Di bawah tekanan, pasien anoreksia nervosa mengalami peningkatan ghrelin, hormon yang memberi tahu kita ketika kita lapar. Tetapi mereka juga mengalami peningkatan peptida tirosin tirosin (PYY), hormon kenyang. Dengan kata lain, ketika mereka stres, penderita anoreksia nervosa memproduksi lebih banyak hormon kelaparan, tetapi secara kontradiktif juga lebih banyak hormon yang seharusnya memberi tahu mereka bahwa mereka sudah kenyang, sehingga tubuh mereka mengirimkan sinyal yang membingungkan tentang apa yang harus dilakukan seputar makanan.
Situasi dengan bulimia nervosa sekali lagi berbeda: meskipun tim tidak melihat adanya perbedaan dalam tingkat ghrelin atau PYY, mereka melihat tingkat kortisol yang lebih rendah, ‘hormon stres’, dibandingkan dengan sukarelawan yang sehat. Pada saat stres akut, orang-orang yang mengalami stres kronis atau mengalami depresi diketahui menunjukkan fenomena kortisol rendah yang paradoks ini.
Hubungan Stres dan Nafsu Makan Sangat Rumit
Profesor Paul Fletcher, penulis senior bersama di Departemen Psikiatri, mengatakan “Sudah jelas dari penelitian kami bahwa hubungan antara stres dan makan berlebihan sangat rumit. Ini adalah tentang lingkungan di sekitar kita, kondisi psikologis kita dan bagaimana tubuh kita memberi sinyal kepada kita bahwa kita lapar atau kenyang.
“Jika kita bisa mendapatkan pemahaman yang lebih baik tentang mekanisme di balik bagaimana usus kita membentuk proses kognitif tingkat tinggi yang terkait dengan pengendalian diri atau pengambilan keputusan, kita mungkin bisa berada dalam posisi yang lebih baik untuk membantu orang-orang yang terkena penyakit yang sangat melemahkan ini.

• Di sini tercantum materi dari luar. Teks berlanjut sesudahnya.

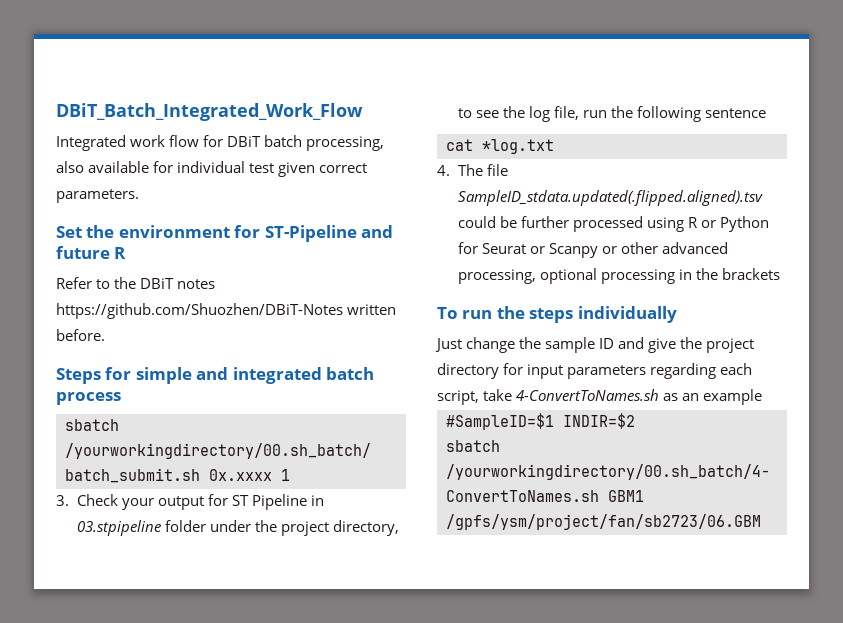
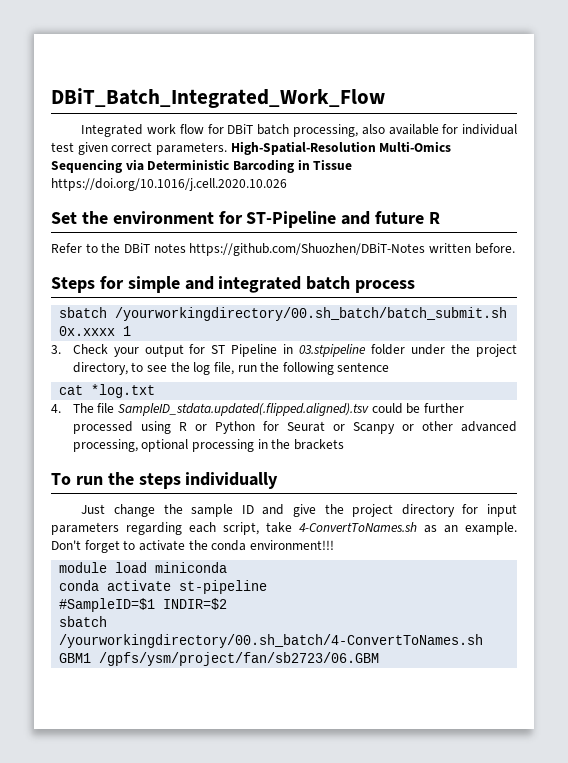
(139, 196) none -> [230,141,452,155] [51,159,353,173] [51,178,287,191] High-Spatial-Resolution Multi-Omics Sequencing via Deterministic Barcoding in Tissue https://doi.org/10.1016/j.cell.2020.10.026
[703,389,763,405] example -> [465,522,517,535] [51,540,334,553] [59,562,228,573] [59,580,268,594] example. Don't forget to activate the conda environment!!! // module load miniconda // conda activate st-pipeline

Untuk melakukan hal ini, kita perlu mengambil pendekatan yang jauh lebih terintegrasi untuk mempelajari penyakit-penyakit ini,” katanya.
“Di situlah fasilitas seperti Fasilitas Penelitian Translasi Cambridge yang baru dapat memainkan peran penting, yang memungkinkan kita untuk memantau dalam lingkungan yang relatif alamiah, faktor-faktor seperti perilaku seseorang, tingkat hormon dan, aktivitas otak,”pungkasnya.